A novel mononuclear platinum( ii ) complex, [Pt L Cl]Cl ( 1 , where L = N -(4-(benzo[ d ]oxazol-2-yl)phenyl)-2-(bis(2-ethylthioethyl)amino)acetamide), was synthesized containing an S , N , S -donor monochloroplatinum( ii ) moiety tethered to a planar 2-(4-aminophenyl)benzoxazole unit by an amidic bond. [Pt L′ Cl]Cl ( 2 , where L′ = bis(2-ethylthioethyl)amine), the tridentate chelating Pt II motif of 1 , was also synthesized.
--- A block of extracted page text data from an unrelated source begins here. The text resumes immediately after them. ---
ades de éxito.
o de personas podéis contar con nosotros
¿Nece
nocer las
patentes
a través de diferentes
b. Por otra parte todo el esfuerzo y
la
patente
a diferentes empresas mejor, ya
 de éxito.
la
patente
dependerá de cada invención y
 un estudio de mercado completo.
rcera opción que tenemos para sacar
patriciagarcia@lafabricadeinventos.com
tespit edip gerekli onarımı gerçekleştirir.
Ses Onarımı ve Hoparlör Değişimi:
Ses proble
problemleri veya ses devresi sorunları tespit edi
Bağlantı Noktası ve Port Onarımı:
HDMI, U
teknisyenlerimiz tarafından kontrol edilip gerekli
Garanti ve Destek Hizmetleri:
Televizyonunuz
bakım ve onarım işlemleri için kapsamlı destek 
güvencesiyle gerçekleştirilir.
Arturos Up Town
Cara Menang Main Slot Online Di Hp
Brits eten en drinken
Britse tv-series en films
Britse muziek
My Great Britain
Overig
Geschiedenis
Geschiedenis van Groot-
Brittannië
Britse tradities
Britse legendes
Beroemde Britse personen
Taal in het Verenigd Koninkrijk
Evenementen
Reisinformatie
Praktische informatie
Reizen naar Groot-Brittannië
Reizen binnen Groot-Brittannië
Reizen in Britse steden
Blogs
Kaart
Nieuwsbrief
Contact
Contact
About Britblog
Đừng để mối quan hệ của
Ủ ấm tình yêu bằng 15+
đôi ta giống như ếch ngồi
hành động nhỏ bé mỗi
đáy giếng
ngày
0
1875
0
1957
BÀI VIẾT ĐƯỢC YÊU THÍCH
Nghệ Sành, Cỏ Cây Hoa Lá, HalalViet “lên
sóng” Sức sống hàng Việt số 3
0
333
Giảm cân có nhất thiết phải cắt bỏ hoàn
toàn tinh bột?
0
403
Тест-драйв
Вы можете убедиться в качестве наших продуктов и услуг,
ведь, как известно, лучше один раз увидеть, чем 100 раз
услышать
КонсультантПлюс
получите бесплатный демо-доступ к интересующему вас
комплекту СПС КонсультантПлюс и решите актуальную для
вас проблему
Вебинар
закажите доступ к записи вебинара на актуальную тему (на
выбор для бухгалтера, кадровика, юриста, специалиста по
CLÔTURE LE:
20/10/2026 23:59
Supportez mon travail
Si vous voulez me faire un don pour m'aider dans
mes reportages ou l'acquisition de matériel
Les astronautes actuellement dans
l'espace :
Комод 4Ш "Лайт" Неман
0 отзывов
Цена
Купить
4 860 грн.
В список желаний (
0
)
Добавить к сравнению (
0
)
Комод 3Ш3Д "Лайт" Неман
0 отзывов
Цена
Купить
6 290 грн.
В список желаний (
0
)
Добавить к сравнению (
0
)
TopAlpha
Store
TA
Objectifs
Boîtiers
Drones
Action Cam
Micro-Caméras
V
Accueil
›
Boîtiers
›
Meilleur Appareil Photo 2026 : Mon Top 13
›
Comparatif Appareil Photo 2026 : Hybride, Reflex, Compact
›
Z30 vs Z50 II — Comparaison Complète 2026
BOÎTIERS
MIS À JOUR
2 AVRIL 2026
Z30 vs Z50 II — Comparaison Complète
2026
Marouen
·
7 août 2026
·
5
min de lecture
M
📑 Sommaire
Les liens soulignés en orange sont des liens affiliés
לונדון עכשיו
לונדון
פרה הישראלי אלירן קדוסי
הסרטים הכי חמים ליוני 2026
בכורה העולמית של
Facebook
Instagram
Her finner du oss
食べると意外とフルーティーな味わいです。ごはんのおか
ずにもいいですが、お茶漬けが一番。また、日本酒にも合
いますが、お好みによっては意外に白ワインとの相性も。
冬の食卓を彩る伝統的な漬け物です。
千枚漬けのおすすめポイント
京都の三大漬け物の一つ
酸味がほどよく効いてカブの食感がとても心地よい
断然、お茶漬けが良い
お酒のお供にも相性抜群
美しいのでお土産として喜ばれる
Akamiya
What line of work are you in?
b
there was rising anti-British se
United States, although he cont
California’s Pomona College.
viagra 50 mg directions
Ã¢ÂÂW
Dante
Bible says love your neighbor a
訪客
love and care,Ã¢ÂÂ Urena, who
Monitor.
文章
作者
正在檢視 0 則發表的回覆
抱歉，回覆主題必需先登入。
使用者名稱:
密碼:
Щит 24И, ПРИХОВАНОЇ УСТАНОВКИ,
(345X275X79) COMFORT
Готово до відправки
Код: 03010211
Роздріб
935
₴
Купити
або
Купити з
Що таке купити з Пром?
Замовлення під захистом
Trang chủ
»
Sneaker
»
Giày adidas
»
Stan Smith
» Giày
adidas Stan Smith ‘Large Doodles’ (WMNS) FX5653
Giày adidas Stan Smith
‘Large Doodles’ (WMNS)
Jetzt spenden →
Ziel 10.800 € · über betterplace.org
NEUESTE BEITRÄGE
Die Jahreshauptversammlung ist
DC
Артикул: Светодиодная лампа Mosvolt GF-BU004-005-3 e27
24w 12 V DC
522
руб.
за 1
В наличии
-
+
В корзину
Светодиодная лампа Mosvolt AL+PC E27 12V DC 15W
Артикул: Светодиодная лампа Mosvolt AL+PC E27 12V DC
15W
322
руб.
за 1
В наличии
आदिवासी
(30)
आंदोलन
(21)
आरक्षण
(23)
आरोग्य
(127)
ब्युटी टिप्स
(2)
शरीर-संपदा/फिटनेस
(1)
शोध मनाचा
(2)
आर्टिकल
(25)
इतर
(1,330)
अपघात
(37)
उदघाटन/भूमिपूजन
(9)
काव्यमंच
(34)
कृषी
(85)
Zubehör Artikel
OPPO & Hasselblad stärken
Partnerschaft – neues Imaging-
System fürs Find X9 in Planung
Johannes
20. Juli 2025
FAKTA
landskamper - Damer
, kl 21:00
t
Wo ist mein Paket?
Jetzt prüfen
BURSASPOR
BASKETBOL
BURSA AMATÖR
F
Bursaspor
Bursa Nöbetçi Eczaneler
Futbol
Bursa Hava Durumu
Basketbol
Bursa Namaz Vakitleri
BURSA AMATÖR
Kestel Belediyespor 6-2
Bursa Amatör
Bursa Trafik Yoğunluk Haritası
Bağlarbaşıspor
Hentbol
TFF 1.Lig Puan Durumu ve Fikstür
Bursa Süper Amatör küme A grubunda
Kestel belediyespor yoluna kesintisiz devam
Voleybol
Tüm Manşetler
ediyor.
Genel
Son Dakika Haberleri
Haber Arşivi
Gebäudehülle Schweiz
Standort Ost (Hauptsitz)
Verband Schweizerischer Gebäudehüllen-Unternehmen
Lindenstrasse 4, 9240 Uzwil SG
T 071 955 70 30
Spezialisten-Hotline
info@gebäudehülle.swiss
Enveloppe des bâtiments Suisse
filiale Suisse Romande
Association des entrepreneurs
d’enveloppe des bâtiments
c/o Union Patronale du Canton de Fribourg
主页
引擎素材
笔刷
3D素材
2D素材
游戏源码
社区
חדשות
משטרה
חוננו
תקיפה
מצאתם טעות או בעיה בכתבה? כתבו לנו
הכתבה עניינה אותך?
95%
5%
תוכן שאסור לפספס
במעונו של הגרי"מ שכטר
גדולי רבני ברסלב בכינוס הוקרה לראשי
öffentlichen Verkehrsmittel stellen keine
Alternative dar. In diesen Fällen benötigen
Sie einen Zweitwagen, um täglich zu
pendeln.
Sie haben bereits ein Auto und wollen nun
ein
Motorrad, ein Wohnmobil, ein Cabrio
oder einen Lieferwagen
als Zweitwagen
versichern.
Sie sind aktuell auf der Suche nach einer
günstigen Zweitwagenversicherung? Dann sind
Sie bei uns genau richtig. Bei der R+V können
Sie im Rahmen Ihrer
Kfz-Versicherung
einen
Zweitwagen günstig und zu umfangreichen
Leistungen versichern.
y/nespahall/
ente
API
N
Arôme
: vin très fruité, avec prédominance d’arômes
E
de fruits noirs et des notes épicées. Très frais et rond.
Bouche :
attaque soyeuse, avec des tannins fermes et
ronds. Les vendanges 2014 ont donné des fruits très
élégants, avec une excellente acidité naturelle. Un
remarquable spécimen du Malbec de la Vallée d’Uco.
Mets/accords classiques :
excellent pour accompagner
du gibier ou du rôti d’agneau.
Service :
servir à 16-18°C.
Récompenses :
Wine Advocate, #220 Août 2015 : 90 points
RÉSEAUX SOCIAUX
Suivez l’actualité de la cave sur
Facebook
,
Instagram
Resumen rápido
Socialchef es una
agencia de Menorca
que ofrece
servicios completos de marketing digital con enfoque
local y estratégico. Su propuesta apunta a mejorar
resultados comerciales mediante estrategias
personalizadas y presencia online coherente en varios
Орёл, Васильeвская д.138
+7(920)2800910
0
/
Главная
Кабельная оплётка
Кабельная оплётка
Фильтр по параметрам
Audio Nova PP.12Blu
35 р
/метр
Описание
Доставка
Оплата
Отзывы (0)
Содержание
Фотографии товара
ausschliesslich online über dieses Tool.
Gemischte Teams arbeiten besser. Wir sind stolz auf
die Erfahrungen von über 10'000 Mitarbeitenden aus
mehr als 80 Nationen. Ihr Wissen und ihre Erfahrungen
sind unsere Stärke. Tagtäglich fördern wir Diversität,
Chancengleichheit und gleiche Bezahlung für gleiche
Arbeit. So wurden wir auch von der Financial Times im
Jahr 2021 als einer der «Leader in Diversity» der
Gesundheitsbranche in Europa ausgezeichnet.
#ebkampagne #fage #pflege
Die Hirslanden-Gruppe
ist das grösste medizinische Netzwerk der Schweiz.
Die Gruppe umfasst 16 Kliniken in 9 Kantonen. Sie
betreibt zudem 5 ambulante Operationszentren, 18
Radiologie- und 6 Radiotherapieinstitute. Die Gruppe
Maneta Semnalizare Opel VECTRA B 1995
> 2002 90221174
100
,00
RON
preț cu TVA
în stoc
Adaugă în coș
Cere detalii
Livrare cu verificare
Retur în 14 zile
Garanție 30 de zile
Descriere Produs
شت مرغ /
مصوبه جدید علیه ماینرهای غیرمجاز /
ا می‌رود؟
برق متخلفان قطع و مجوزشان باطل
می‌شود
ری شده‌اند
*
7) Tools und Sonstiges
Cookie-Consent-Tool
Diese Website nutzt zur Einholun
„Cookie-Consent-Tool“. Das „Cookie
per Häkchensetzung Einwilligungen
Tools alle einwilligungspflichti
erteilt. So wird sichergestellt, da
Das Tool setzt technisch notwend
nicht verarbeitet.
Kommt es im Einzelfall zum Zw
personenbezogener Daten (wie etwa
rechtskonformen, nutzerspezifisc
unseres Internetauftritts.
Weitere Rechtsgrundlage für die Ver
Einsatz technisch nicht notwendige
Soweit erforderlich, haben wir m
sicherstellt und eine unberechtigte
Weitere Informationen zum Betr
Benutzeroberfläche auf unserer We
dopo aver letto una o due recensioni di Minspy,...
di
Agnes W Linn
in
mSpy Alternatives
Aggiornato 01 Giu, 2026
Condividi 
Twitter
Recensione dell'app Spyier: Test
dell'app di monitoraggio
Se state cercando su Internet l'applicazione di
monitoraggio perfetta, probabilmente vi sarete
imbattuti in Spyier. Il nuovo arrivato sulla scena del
Complex 1 exhibited a cytotoxicity comparable to that of cisplatin against MCF-7 cell lines and slightly higher activities against HeLa and A-549 cell lines. Compared to the activities of 2 , L , and L′ , the potent cytotoxicity of 1 should result from two aspects: the platinum moiety and the 2-(4-aminophenyl)benzoxazole unit. DNA binding experiments demonstrated that 1 could bind to DNA in a dual binding mode, i.e. , intercalation plus monofunctional platination, and 2-(4-aminophenyl)benzoxazole unit in 1 's structure should act as an intercalating group. Investigations of the reaction of 1 with 5′-GMP showed that 1 could coordinate with N7-GMP to form the Pt–GMP adduct. Thus, 1 has the potential to form monofunctional Pt–DNA adducts in vivo . Similarly, the glutathione (GSH) ligand could also be coordinated to the Pt( ii ) center to form a monodentate Pt–GS complex. However, the reaction towards GSH was indeed retarded by the bulky ligand of 1 , implying that the side-effects related to GSH might be reduced in vivo . The competition experiments of 1 with 5′-GMP and GSH showed that 1 reacted much faster with GSH than with 5′-GMP, but this did not prevent the formation of a certain amount of the Pt–GMP adduct.